Goal of the exercise:
Every record below must be returned word for word, with the pictures left out.

Provided records: Begin

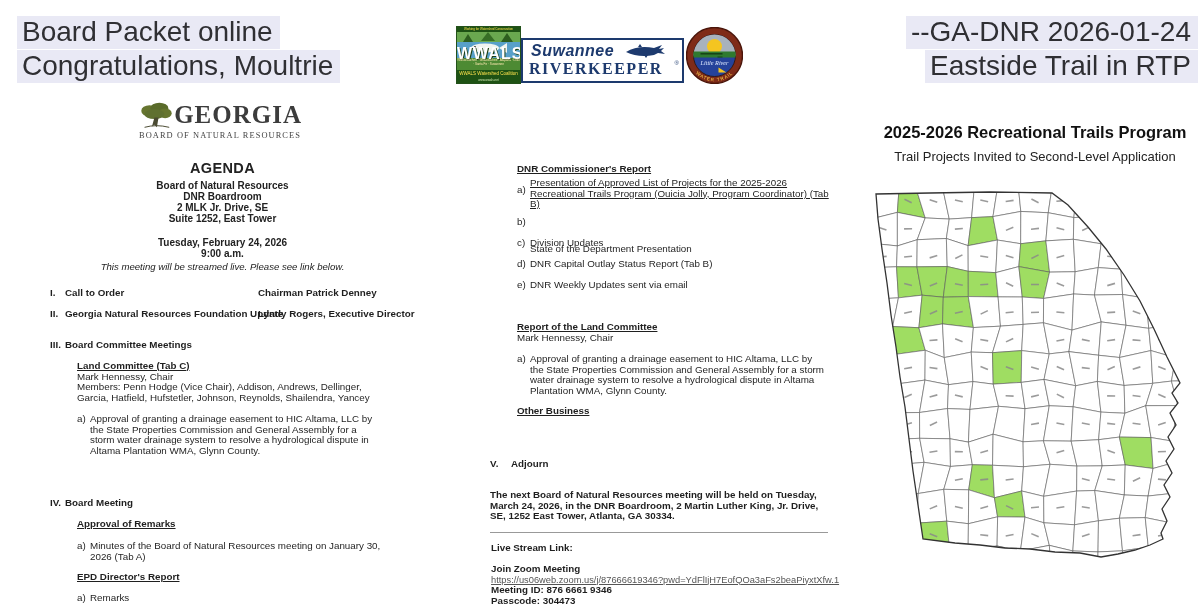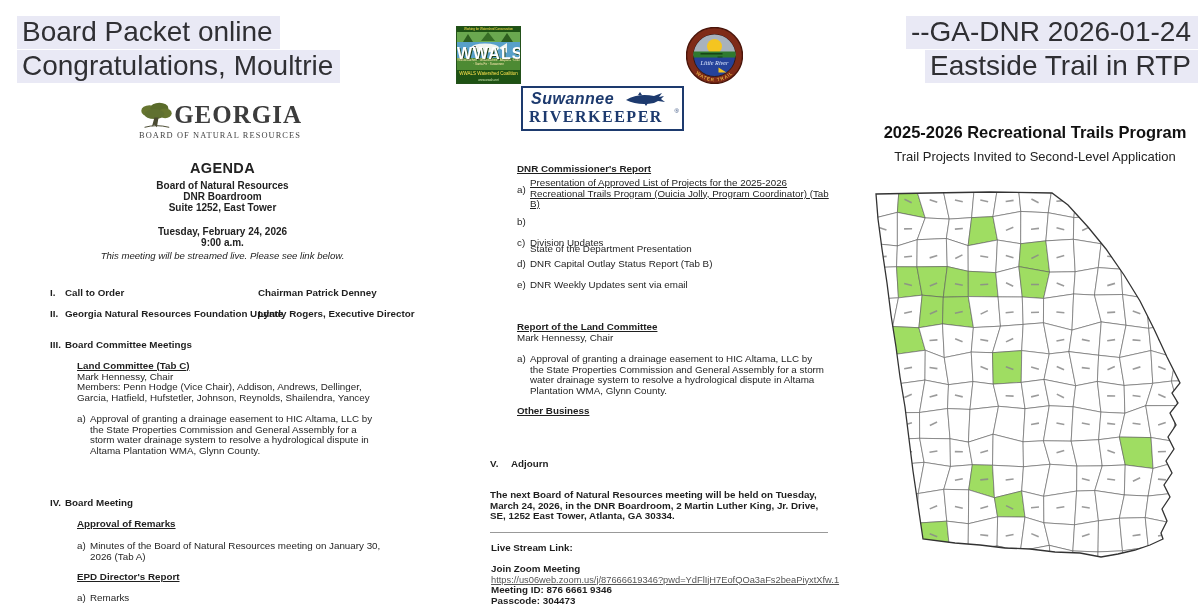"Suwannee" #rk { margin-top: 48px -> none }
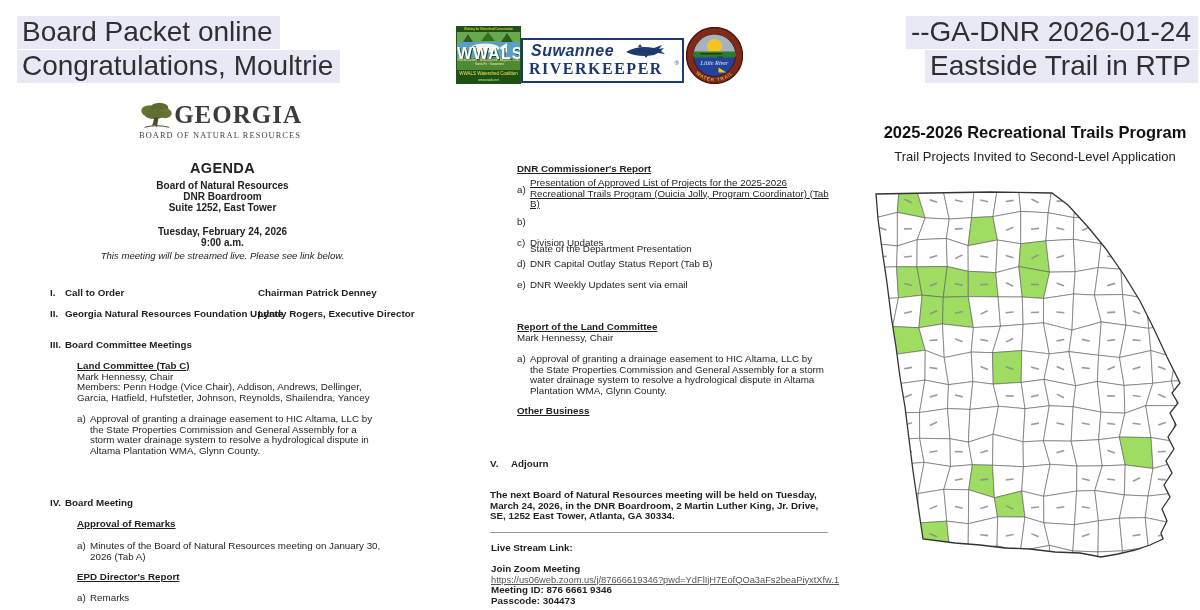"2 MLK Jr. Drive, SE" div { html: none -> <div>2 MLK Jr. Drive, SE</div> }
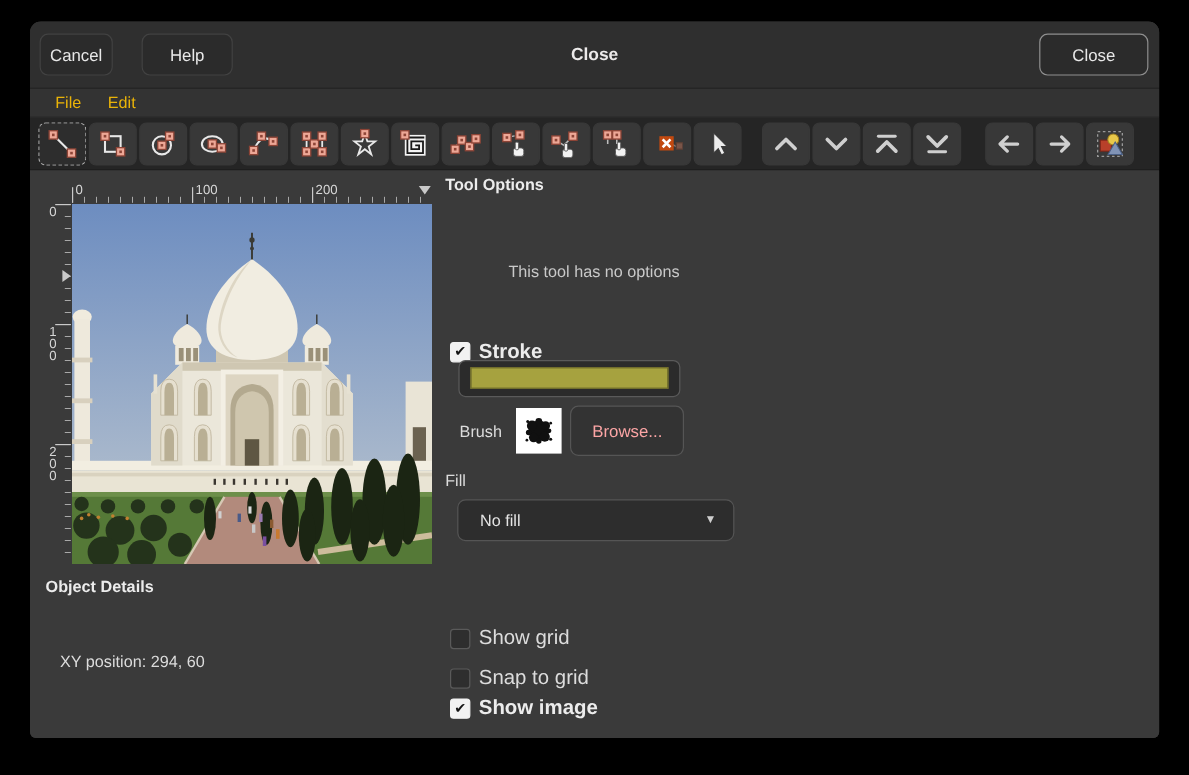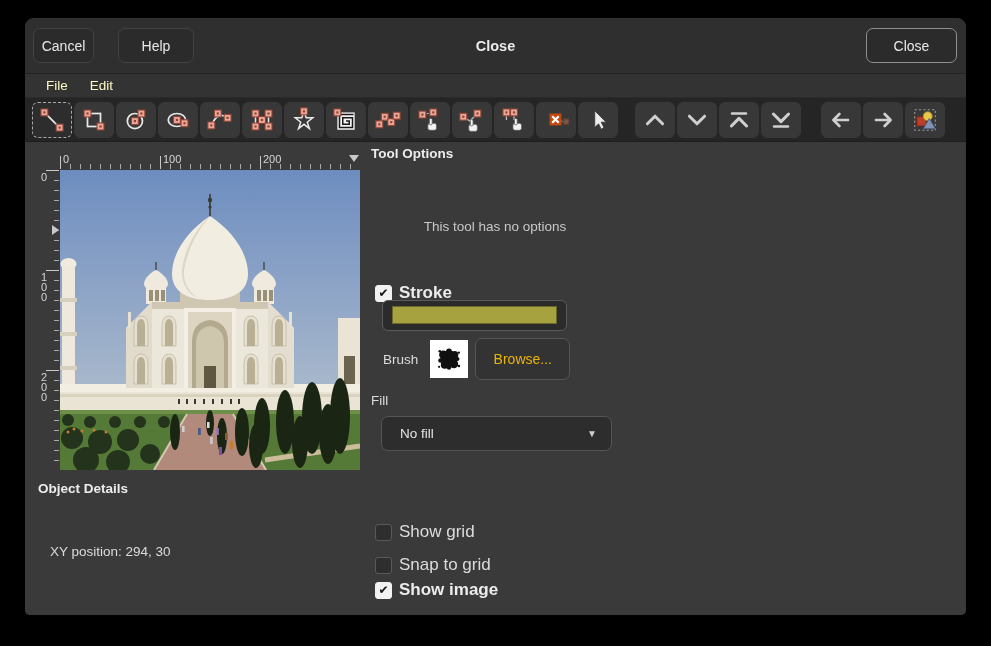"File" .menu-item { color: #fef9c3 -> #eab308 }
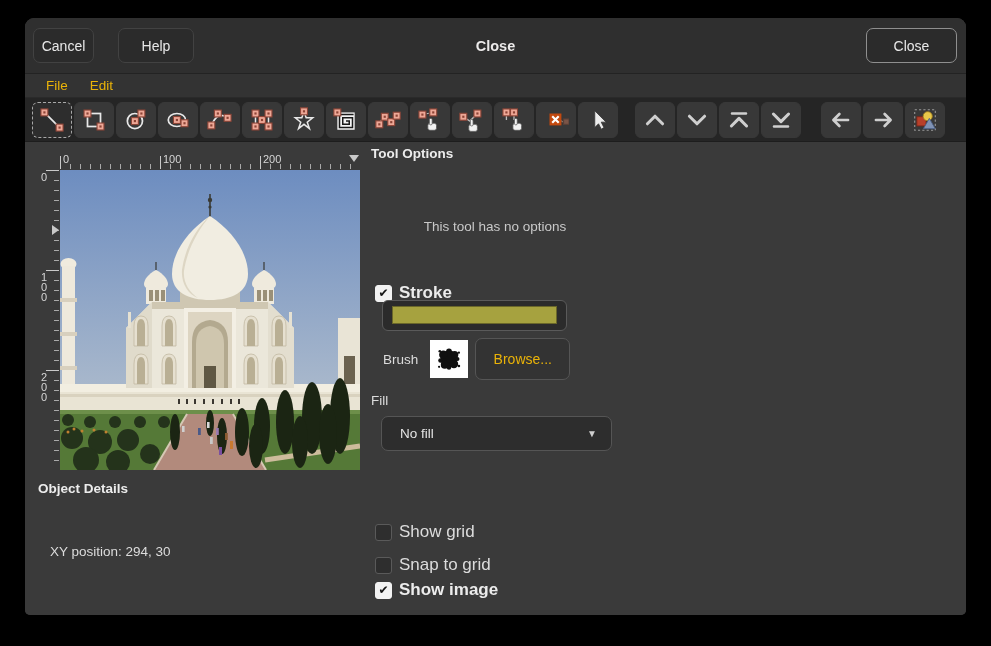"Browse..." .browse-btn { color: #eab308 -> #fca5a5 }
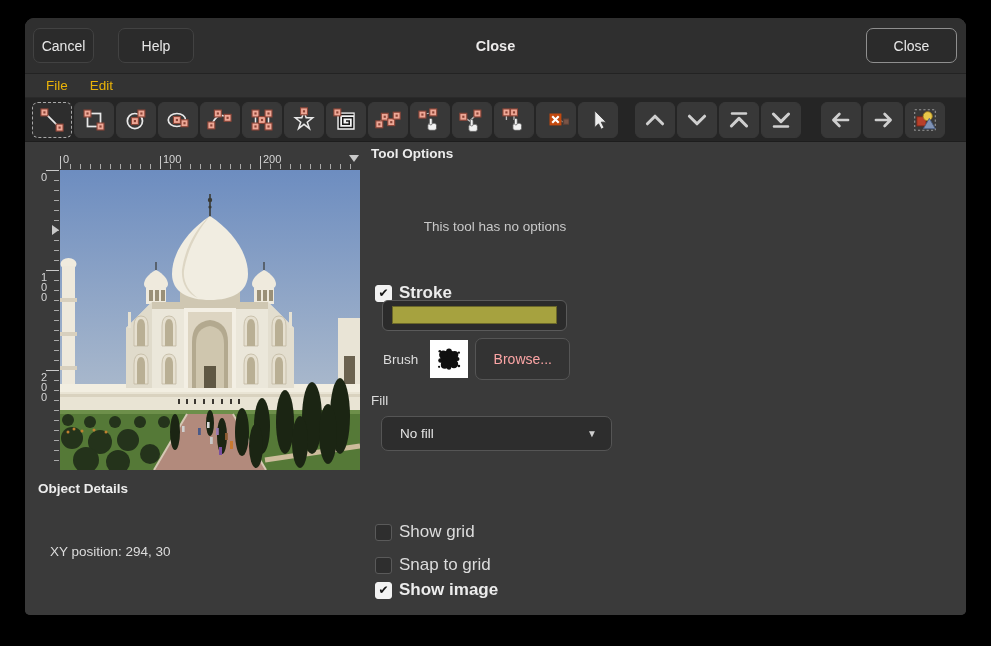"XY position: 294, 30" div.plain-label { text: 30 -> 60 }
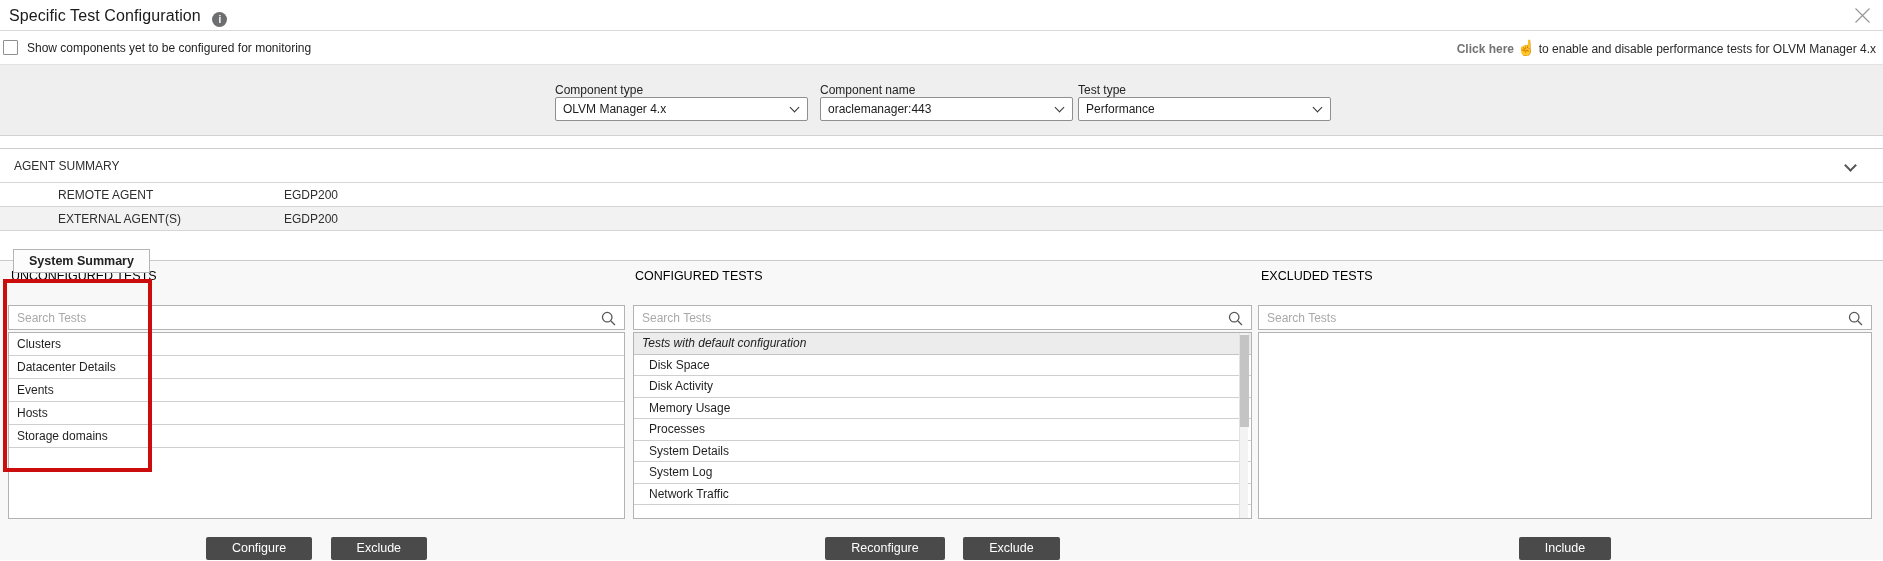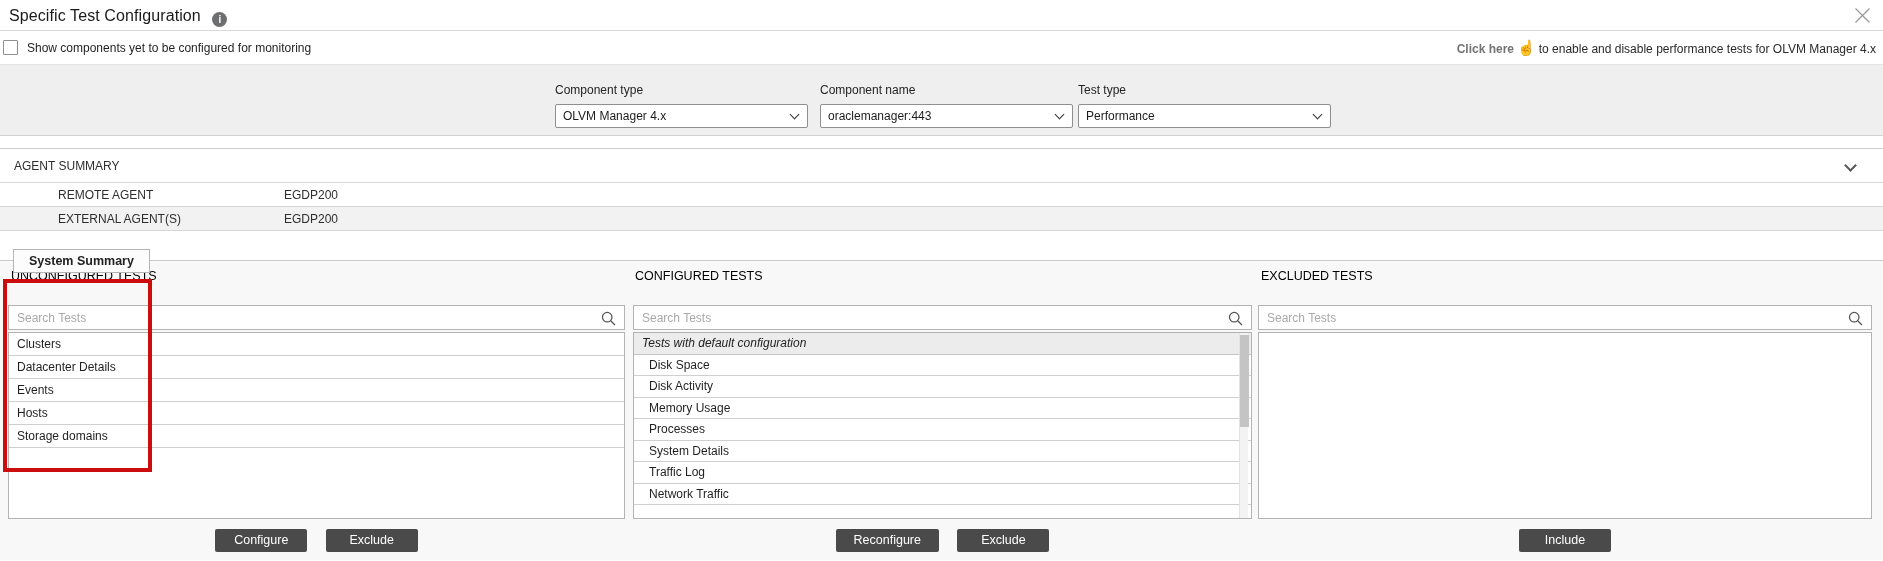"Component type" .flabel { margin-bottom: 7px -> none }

Provided records: End

Your response:
"Suwannee" #rk { margin-top: 48px -> none }
"2 MLK Jr. Drive, SE" div { html: none -> <div>2 MLK Jr. Drive, SE</div> }
"File" .menu-item { color: #fef9c3 -> #eab308 }
"Browse..." .browse-btn { color: #eab308 -> #fca5a5 }
"XY position: 294, 30" div.plain-label { text: 30 -> 60 }
"Component type" .flabel { margin-bottom: 7px -> none }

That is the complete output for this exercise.